DENVER — Mayor Michael Hancock insisted at a Monday morning news conference that top changes at the Department of Public Safety were not related to the city’s investigation of Denver Police Chief Robert White and Deputy Chief Matt Murray.
The Denver law firm Employment Matters was hired by the mayor’s office in May to investigate the city’s top two officers over issues of transparency.
The two are accused of failing to turn over a letter to the Denver Police Protective Association in 2016.
The letter, written by then-Denver District Attorney Mitch Morrissey, criticized the arrests of a Denver police officer and a metro-area woman for an alleged sex crime that the Denver District Attorney’s Office felt didn’t occur.
The law firm billed the city more than $87,000 but wasn’t allowed to reach a conclusion.
Instead it was directed to hand over its report to the Denver Sheriff’s Department of Conduct Review.
That office has had the report since November but has yet to pass along its findings to the executive director of Public Safety, who is then expected to make a recommendation to Hancock as to whether any disciplinary action is warranted.
Now instead of Stephanie O’Malley making that recommendation, it will be incoming executive director of Public Safety Troy Riggs.
Hancock announced Monday that O’Malley will be moving into a new role as a special assistant to the mayor overseeing employment opportunities for minority firms in Denver.
Riggs, a former police chief and public safety manager in Indianapolis, arrived in Denver three months ago as the deputy director for Public Safety.
Years ago, he worked with White in Louisville, Kentucky, when White was that the city’s chief of police and Riggs was White’s chief of staff.
That working history concerns Lisa Calderon with the Colorado Latino Forum.
“He came from working with Chief White, reported to him and presumably came to Denver because of him,” Calderon said.
“So the fact that he is now going to investigate his former boss is a little too cozy and should raise a lot of flags.”

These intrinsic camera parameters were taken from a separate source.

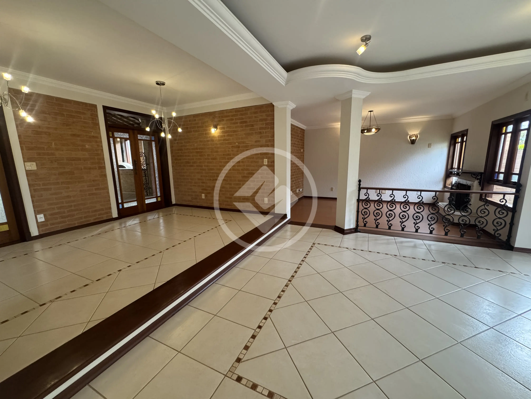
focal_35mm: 14
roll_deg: +1.2
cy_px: 200
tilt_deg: -9.6
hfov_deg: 102.1
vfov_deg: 85.7
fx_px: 215
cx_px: 266
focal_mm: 2.22
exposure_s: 1/60
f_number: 2.2
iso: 320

Calderon predicts Riggs will recommend no punishment for White and Murray.
“Honestly, I would have liked to see an independent commission without Hancock’s fingerprints on it at all and then they make the determination as to what should happen,” she said.
When asked if Riggs could be impartial about a man he once described as his mentor, Riggs responded, “If there’s any doubt that I’ll do the right thing, I think you need to go back and look at my integrity in different places and how I’ve dealt with issues but also you can call on my best friend in the world, a person I could rely on at the time worked for him in Louisville and I had to discipline him and I did it because it was the right thing to do.”
Riggs was not referring to White as the person he had to discipline in Louisville but now will be in the position of making a recommendation to Hancock.
The mayor pointed out the final decision will be his alone.
“The manager of safety will not receive the responsibility of disciplining the chief in the event that the investigation calls for that, that will come to my desk,” Hancock said.